Lelaki itu mulai penasaran melihatku menampar pipiku sendir.

“Kau baik-baik saja? Pasti kau memikirkan sesuatu ya. Ayolah…aku bukan orang jahat. Ikutlah ke rumahku sehingga aku bisa membantumu mengobati luka.” Ia terus berusaha meyakinkanku.

Aku tak punya pilihan selain menerima tawarannya. Setelah kuamati, sepertinya dia memang orang baik. Semoga saja dia tak macam-macam padaku.

“Baiklah!”

Ia mengulurkan tangannya dan kusambut dengan pelan. Selain lengan dan kepala yang sakit, kaki ini juga tidak memungkinkan untuk berjalan kembali ke York.

“Terima kasih.” ujarku seraya membersihkan salju yang memenuhi permukaan mantelku.

“Siapa namamu?”

“Jenna. Baiklah, apa yang bisa kaubantu?” tanyaku.

“Aku bisa mengobati lukamu, dan kau bisa tinggal sementara di rumahku sampai suasana lebih baik.”

“Tidak, terimakasih. Aku harus segera kembali setelah kau mengobati lukaku. Ada banyak hal yang harus kulakukan.” Jawabku.
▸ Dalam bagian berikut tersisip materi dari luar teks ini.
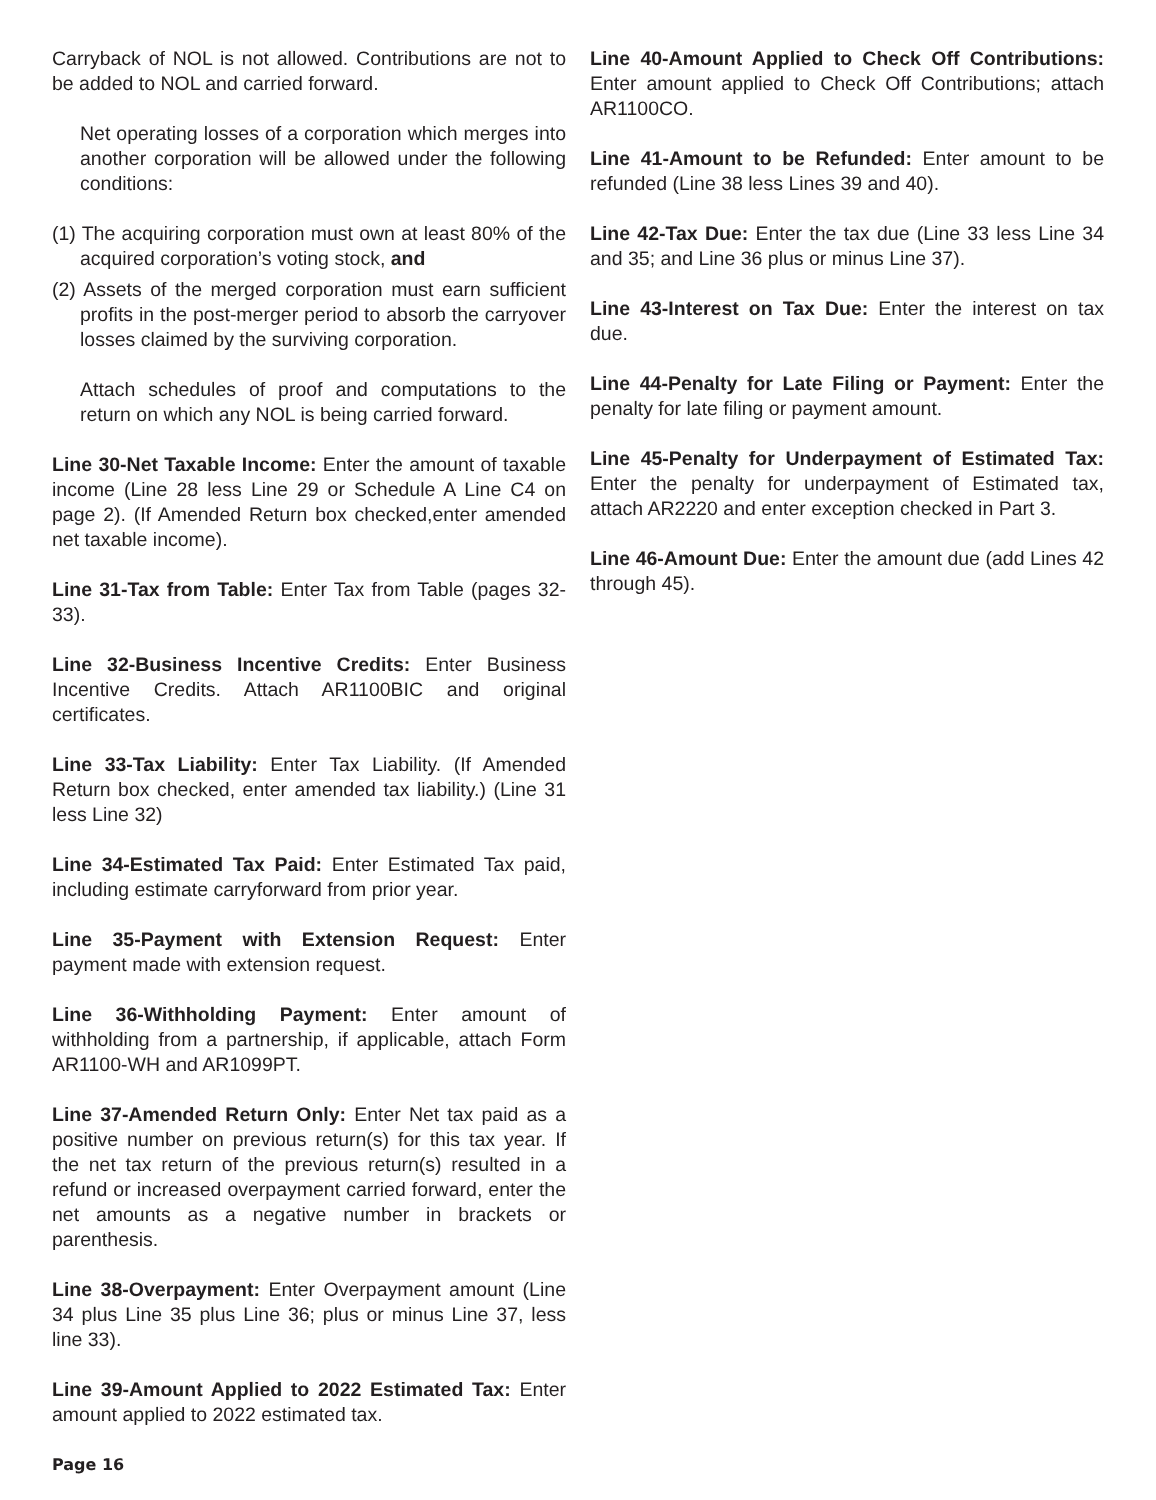Carryback of NOL is not allowed. Contributions are not to be added to NOL and carried forward.
Net operating losses of a corporation which merges into another corporation will be allowed under the following conditions:
(1) The acquiring corporation must own at least 80% of the acquired corporation’s voting stock, and
(2) Assets of the merged corporation must earn sufficient profits in the post-merger period to absorb the carryover losses claimed by the surviving corporation.
Attach schedules of proof and computations to the return on which any NOL is being carried forward.
Line 30-Net Taxable Income: Enter the amount of taxable income (Line 28 less Line 29 or Schedule A Line C4 on page 2). (If Amended Return box checked,enter amended net taxable income).
Line 31-Tax from Table: Enter Tax from Table (pages 32-33).
Line 32-Business Incentive Credits: Enter Business Incentive Credits. Attach AR1100BIC and original certificates.
Line 33-Tax Liability: Enter Tax Liability. (If Amended Return box checked, enter amended tax liability.) (Line 31 less Line 32)
Line 34-Estimated Tax Paid: Enter Estimated Tax paid, including estimate carryforward from prior year.
Line 35-Payment with Extension Request: Enter payment made with extension request.
Line 36-Withholding Payment: Enter amount of withholding from a partnership, if applicable, attach Form AR1100-WH and AR1099PT.
Line 37-Amended Return Only: Enter Net tax paid as a positive number on previous return(s) for this tax year. If the net tax return of the previous return(s) resulted in a refund or increased overpayment carried forward, enter the net amounts as a negative number in brackets or parenthesis.
Line 38-Overpayment: Enter Overpayment amount (Line 34 plus Line 35 plus Line 36; plus or minus Line 37, less line 33).
Line 39-Amount Applied to 2022 Estimated Tax: Enter amount applied to 2022 estimated tax.
Line 40-Amount Applied to Check Off Contributions: Enter amount applied to Check Off Contributions; attach AR1100CO.
Line 41-Amount to be Refunded: Enter amount to be refunded (Line 38 less Lines 39 and 40).
Line 42-Tax Due: Enter the tax due (Line 33 less Line 34 and 35; and Line 36 plus or minus Line 37).
Line 43-Interest on Tax Due: Enter the interest on tax due.
Line 44-Penalty for Late Filing or Payment: Enter the penalty for late filing or payment amount.
Line 45-Penalty for Underpayment of Estimated Tax: Enter the penalty for underpayment of Estimated tax, attach AR2220 and enter exception checked in Part 3.
Line 46-Amount Due: Enter the amount due (add Lines 42 through 45).
Page 16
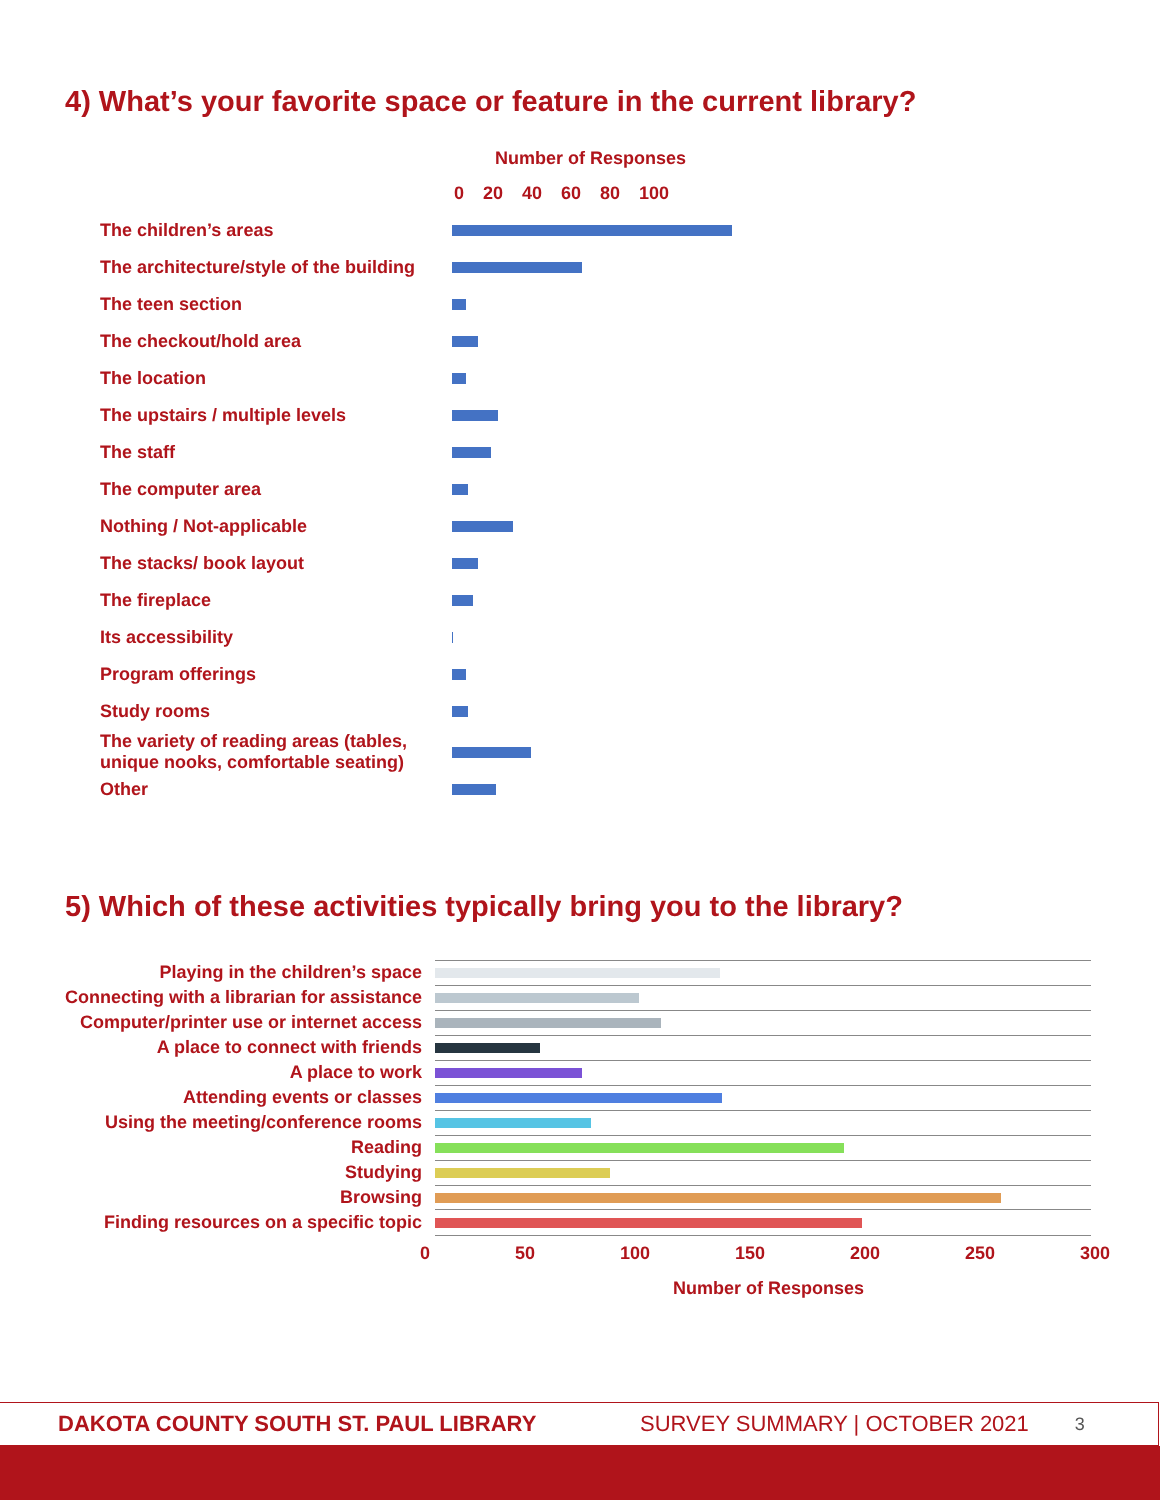4) What’s your favorite space or feature in the current library?
Number of Responses
0 20 40 60 80 100
The children’s areas
The architecture/style of the building
The teen section
The checkout/hold area
The location
The upstairs / multiple levels
The staff
The computer area
Nothing / Not-applicable
The stacks/ book layout
The fireplace
Its accessibility
Program offerings
Study rooms
The variety of reading areas (tables, unique nooks, comfortable seating)
Other
5) Which of these activities typically bring you to the library?
Playing in the children’s space
Connecting with a librarian for assistance
Computer/printer use or internet access
A place to connect with friends
A place to work
Attending events or classes
Using the meeting/conference rooms
Reading
Studying
Browsing
Finding resources on a specific topic
0 50 100 150 200 250 300
Number of Responses
DAKOTA COUNTY SOUTH ST. PAUL LIBRARY SURVEY SUMMARY | OCTOBER 2021 3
“Kumohon Jenna! kau harus beristirahat dulu. Aku memang tak tahu bagaimana kau bisa ada di tempat ini, tapi aku yakin kau perlu bantuan! Kau bisa mempercayaiku.”

Ia menatapku dengan mata birunya yang sangat serasi dengan kulitnya yang putih. Senyumya terlihat tulus, dan setelah saat-saat yang menegangkan tadi perasaanku terasa jadi lebih tenang.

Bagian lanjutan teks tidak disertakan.